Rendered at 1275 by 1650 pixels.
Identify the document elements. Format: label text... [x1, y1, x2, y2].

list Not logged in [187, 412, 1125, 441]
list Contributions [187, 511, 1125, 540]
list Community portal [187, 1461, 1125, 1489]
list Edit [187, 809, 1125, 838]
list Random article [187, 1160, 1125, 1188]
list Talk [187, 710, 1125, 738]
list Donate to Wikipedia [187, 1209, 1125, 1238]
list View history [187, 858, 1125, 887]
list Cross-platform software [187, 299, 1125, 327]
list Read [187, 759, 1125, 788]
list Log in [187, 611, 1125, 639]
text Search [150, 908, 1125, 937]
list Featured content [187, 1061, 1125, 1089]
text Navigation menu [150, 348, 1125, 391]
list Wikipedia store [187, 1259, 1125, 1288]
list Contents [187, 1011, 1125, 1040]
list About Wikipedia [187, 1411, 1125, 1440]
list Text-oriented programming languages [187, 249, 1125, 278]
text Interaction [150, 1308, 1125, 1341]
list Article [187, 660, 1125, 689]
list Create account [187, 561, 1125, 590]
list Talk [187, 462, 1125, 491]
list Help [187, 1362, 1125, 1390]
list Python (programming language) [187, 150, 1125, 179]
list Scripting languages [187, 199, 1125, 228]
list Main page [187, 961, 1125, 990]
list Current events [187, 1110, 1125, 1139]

※ ※ ※

Can you rewrite the whole listing above as a numbered list, leaving out any blank lines?

FULL SOLUTION =>
1. Rendered at 1275 by 1650 pixels.
2. Identify the document elements. Format: label text... [x1, y1, x2, y2].
3. list Not logged in [187, 412, 1125, 441]
4. list Contributions [187, 511, 1125, 540]
5. list Community portal [187, 1461, 1125, 1489]
6. list Edit [187, 809, 1125, 838]
7. list Random article [187, 1160, 1125, 1188]
8. list Talk [187, 710, 1125, 738]
9. list Donate to Wikipedia [187, 1209, 1125, 1238]
10. list View history [187, 858, 1125, 887]
11. list Cross-platform software [187, 299, 1125, 327]
12. list Read [187, 759, 1125, 788]
13. list Log in [187, 611, 1125, 639]
14. text Search [150, 908, 1125, 937]
15. list Featured content [187, 1061, 1125, 1089]
16. text Navigation menu [150, 348, 1125, 391]
17. list Wikipedia store [187, 1259, 1125, 1288]
18. list Contents [187, 1011, 1125, 1040]
19. list About Wikipedia [187, 1411, 1125, 1440]
20. list Text-oriented programming languages [187, 249, 1125, 278]
21. text Interaction [150, 1308, 1125, 1341]
22. list Article [187, 660, 1125, 689]
23. list Create account [187, 561, 1125, 590]
24. list Talk [187, 462, 1125, 491]
25. list Help [187, 1362, 1125, 1390]
26. list Python (programming language) [187, 150, 1125, 179]
27. list Scripting languages [187, 199, 1125, 228]
28. list Main page [187, 961, 1125, 990]
29. list Current events [187, 1110, 1125, 1139]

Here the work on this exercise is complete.